Extending UniLab: New Algorithm

Algorithm work must preserve the env, config, and runner contracts. Start with Env Contract, Task Owner Config Contract, and Runner Lifecycle.

Choose The Integration Path

  • Synchronous on-policy examples: scripts/train_rsl_rl.py and scripts/train_mlx_ppo.py.

  • Async on-policy example: scripts/train_appo.py with APPORunner.

  • Off-policy examples: scripts/train_offpolicy.py with SAC, TD3, and FlashSAC configs under conf/offpolicy/.

Implementation Checklist

  1. Put reusable learner or runner code under src/unilab/algos/.

  2. Add Hydra config under the owning config root. A new off-policy variant should add conf/offpolicy/algo/<algo>.yaml and matching conf/offpolicy/task/<algo>/<task>/<backend>.yaml owner YAMLs.

  3. If a new top-level training script is required, keep it as assembly: compose Hydra, call ensure_registries(), construct the env through the registry path, then hand control to the runner or trainer.

  4. Keep third-party adapter naming at adapter boundaries. Do not change the internal obs plus optional critic env contract to match a library.

  5. For async algorithms, reuse AsyncRunner, ReplayBuffer or RolloutRingBuffer, and SharedWeightSync instead of creating a new IPC lifecycle.

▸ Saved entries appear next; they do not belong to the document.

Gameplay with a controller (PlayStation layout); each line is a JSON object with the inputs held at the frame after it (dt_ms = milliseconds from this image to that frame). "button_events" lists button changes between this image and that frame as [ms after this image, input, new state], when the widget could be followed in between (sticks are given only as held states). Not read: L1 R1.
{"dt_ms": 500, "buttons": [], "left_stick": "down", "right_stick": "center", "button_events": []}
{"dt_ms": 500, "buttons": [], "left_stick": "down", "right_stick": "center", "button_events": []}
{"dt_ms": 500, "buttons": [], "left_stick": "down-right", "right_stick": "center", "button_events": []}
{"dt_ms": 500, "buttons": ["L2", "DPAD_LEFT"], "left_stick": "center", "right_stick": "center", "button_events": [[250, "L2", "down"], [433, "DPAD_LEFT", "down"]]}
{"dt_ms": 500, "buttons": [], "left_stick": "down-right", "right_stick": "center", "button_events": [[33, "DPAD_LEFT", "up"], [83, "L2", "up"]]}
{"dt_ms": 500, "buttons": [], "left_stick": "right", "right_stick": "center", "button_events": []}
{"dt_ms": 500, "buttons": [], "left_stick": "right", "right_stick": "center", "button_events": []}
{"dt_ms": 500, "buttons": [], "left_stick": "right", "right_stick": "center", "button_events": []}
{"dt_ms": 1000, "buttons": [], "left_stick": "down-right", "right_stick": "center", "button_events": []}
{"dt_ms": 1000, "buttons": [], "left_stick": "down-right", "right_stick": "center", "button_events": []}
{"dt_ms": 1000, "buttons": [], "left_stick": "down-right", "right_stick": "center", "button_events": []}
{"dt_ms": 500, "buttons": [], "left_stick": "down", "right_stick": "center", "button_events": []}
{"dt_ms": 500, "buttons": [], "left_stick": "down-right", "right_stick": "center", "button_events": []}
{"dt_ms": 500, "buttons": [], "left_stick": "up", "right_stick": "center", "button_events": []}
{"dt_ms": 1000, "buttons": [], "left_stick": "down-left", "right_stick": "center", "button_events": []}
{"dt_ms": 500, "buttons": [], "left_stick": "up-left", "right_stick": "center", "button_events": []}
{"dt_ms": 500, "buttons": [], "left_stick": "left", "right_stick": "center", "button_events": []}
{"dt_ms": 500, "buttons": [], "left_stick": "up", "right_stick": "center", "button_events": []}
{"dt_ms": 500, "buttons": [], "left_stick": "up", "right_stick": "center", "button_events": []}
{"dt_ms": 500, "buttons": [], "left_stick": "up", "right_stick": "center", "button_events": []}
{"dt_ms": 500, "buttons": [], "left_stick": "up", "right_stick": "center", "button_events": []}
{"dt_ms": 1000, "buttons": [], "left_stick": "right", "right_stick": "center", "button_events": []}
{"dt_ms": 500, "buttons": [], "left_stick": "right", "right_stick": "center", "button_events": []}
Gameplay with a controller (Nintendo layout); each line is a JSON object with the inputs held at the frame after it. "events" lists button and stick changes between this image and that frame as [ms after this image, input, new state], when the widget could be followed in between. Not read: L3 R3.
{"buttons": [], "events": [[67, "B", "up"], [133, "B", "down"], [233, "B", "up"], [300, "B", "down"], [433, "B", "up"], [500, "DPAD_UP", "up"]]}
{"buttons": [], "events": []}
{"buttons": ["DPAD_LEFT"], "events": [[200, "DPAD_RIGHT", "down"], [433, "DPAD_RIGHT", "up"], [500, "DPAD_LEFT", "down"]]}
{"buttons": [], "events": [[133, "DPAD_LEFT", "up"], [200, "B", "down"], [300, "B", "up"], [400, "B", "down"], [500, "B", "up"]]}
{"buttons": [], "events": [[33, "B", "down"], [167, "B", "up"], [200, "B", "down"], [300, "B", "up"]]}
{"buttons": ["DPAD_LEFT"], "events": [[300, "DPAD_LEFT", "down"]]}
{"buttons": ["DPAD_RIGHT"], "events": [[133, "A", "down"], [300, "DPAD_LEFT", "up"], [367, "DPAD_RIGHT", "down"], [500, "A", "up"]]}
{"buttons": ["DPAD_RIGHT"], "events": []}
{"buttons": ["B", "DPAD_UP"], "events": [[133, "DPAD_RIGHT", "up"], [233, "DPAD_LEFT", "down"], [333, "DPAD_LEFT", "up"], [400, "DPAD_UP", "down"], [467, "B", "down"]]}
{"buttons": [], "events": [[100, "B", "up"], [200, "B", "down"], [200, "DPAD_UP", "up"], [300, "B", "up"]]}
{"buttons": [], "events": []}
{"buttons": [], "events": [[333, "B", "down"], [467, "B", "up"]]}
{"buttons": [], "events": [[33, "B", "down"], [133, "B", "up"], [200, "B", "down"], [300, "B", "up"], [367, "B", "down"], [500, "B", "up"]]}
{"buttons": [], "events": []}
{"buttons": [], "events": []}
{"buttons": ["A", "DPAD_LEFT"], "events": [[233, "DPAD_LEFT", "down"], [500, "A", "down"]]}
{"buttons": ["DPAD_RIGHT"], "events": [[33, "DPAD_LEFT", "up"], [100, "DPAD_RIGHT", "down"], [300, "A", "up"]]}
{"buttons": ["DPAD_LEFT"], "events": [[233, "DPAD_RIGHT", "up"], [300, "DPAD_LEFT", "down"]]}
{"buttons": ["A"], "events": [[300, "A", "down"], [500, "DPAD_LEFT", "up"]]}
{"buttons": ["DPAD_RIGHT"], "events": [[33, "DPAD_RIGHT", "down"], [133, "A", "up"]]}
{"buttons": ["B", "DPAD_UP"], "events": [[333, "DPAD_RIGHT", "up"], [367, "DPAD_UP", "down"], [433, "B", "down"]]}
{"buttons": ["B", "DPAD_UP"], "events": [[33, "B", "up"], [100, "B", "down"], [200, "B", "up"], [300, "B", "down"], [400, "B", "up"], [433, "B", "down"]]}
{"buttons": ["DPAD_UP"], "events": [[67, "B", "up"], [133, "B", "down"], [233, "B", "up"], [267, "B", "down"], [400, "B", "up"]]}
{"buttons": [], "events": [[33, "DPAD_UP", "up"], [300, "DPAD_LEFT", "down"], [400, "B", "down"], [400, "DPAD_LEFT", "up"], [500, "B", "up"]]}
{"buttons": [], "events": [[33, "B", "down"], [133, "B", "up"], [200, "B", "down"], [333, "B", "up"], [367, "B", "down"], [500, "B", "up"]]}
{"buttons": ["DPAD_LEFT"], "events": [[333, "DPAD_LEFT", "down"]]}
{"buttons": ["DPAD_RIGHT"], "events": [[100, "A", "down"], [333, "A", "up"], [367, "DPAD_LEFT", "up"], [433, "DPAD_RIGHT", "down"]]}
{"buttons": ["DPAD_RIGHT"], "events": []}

  6. For off-policy algorithms, keep the CLI --algo <algo> selection aligned with the owner YAML path conf/offpolicy/task/<algo>/<task>/<backend>.yaml; assert_offpolicy_task_choice_matches_algo enforces this guard.

Validation Near Risk

  • Algorithm unit tests under tests/algos/

  • IPC tests under tests/ipc/ for async paths

  • Script/config tests: tests/scripts/test_train_script_configs.py, tests/scripts/test_train_scripts.py

Evidence In Repo

  • Structured config dataclasses: src/unilab/structured_configs.py

  • Training helpers: src/unilab/training/common.py, src/unilab/training/run.py

  • Existing algorithm packages: src/unilab/algos/torch/, src/unilab/algos/mlx/